コロナウイルスを含むウイルスが生物に侵入する際に、受け入れる側の細胞が積極的にウイルスを「招き入れている」ということです。
コロナウイルスの場合、ウイルスの表面にあるトゲトゲの部分=スパイクタンパク質が、受け入れる側の細胞膜にくっつくと、細胞膜に受け入れのスイッチが入りウイルスを細胞の中に包みこむようにして誘導し、細胞の中に入ったウイルスは、細胞質を利用して自身の増殖を初めだし、やがて細胞を突き破って外にでて、他の細胞に侵入していく。

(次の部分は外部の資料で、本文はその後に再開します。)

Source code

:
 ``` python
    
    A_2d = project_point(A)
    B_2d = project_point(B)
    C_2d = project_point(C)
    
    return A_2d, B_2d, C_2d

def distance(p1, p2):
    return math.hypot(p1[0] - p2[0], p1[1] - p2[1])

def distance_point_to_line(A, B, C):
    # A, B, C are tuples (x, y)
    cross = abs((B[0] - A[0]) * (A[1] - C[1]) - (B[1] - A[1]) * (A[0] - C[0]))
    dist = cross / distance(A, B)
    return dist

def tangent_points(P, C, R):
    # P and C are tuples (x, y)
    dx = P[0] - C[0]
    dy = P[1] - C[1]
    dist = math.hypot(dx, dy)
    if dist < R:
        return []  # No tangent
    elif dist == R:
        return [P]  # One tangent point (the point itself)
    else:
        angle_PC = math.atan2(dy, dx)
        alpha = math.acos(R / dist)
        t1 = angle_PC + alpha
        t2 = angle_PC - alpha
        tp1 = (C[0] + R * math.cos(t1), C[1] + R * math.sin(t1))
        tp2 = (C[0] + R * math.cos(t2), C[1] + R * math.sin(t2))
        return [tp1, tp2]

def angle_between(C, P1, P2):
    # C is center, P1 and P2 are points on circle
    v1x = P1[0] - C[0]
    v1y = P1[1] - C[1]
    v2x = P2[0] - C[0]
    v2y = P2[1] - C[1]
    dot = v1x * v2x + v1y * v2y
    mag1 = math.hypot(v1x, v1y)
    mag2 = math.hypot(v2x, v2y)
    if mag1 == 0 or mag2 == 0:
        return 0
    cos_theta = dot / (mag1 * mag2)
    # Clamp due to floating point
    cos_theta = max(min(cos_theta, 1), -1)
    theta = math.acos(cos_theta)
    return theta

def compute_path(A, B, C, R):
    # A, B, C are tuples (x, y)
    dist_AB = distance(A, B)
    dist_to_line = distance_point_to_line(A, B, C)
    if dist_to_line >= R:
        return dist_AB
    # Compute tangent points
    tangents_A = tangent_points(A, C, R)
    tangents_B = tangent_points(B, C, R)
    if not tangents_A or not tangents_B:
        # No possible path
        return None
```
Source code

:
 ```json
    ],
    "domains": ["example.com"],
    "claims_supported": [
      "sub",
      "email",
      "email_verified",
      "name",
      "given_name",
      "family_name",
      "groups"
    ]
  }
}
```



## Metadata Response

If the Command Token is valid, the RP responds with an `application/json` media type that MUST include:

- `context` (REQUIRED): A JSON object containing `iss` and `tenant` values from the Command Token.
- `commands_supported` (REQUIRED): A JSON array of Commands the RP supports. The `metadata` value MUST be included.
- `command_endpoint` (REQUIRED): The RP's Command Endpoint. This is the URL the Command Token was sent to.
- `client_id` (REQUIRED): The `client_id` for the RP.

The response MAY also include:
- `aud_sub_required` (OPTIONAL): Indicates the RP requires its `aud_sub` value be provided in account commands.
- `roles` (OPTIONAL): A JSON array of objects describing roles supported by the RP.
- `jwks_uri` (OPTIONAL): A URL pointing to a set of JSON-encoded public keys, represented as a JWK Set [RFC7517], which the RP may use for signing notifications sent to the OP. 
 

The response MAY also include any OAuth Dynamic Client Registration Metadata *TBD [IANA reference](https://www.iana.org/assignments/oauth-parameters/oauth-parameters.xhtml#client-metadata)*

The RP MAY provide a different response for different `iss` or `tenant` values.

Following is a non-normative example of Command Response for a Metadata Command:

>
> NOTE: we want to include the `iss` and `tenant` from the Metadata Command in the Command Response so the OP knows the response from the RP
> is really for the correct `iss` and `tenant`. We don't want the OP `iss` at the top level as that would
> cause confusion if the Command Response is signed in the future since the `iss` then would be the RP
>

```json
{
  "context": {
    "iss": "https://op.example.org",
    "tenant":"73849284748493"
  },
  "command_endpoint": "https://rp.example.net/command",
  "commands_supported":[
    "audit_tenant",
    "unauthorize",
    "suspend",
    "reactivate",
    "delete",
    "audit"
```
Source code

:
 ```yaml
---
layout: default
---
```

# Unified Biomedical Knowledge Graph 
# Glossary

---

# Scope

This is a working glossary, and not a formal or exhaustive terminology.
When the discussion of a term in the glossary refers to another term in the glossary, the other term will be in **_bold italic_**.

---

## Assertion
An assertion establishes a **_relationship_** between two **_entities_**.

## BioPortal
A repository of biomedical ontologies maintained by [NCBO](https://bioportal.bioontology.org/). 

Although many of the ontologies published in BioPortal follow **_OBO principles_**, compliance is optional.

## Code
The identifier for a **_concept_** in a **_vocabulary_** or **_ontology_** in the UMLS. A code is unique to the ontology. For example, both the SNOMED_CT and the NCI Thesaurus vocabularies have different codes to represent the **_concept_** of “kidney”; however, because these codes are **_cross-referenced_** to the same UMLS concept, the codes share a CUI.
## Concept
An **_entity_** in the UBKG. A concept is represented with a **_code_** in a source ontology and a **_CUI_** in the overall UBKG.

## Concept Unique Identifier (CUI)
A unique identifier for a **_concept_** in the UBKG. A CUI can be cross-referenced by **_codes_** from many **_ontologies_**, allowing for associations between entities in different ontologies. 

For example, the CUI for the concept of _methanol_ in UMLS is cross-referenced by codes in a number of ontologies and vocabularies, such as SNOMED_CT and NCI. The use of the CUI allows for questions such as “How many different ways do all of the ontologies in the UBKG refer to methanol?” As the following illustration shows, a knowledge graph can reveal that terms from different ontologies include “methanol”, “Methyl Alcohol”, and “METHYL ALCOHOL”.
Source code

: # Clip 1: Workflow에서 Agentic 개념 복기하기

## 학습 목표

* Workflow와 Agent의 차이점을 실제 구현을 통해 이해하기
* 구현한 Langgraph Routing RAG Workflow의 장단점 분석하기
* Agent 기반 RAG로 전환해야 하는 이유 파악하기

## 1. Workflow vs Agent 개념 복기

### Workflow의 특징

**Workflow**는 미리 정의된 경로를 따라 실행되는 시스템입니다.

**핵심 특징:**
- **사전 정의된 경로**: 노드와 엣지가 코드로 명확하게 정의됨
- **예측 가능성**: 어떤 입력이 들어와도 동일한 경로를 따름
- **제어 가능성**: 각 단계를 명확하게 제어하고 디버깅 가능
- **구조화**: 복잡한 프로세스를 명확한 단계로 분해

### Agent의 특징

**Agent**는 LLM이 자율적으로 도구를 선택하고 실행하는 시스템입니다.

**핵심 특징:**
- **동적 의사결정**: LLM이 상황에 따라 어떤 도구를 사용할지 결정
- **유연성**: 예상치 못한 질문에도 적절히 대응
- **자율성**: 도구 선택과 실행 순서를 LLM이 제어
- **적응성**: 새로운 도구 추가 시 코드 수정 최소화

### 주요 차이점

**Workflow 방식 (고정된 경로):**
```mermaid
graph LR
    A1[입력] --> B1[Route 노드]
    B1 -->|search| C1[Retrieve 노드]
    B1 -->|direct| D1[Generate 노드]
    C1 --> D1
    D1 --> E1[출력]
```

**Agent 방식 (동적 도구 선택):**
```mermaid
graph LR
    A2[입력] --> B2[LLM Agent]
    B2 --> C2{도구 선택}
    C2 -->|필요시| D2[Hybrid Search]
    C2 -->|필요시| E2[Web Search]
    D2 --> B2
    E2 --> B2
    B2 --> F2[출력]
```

受け入れ側の細胞がすすんでウイルスを誘導しているのはなぜか?
福岡氏は、受け入れ側の細胞のDNAの一部がウイルス由来であるということから、
ウイルスはもともとその細胞の一部であったものが、細胞から飛び出し、やがて再びその細胞に戻ったのではないかと推測します。
そしてそれはDNAの変化につながり、やがてそれは進化の引き金となる。
多くのウイルスは受け入れる側にとって無害であり、一部だけが感染症の原因となるそうで、
地球上に生命が誕生したときから、生物はウイルスとこのように共存することで、お互いに生き延びてきたのだということです。
そして多くの人に害を与えるウイルスは、このように長い年月をかけて人類とウイルスが棲み分け共存してきたバランスのとれた関係を、人類の側が侵してきた結果ではないかと。
だからウイルスを排除することなど不可能で、私たち人類ができることは、ウイルスとうまく共存することだと。
コロナウイルスのパンデミックは、人類に対する警鐘と受け止めました。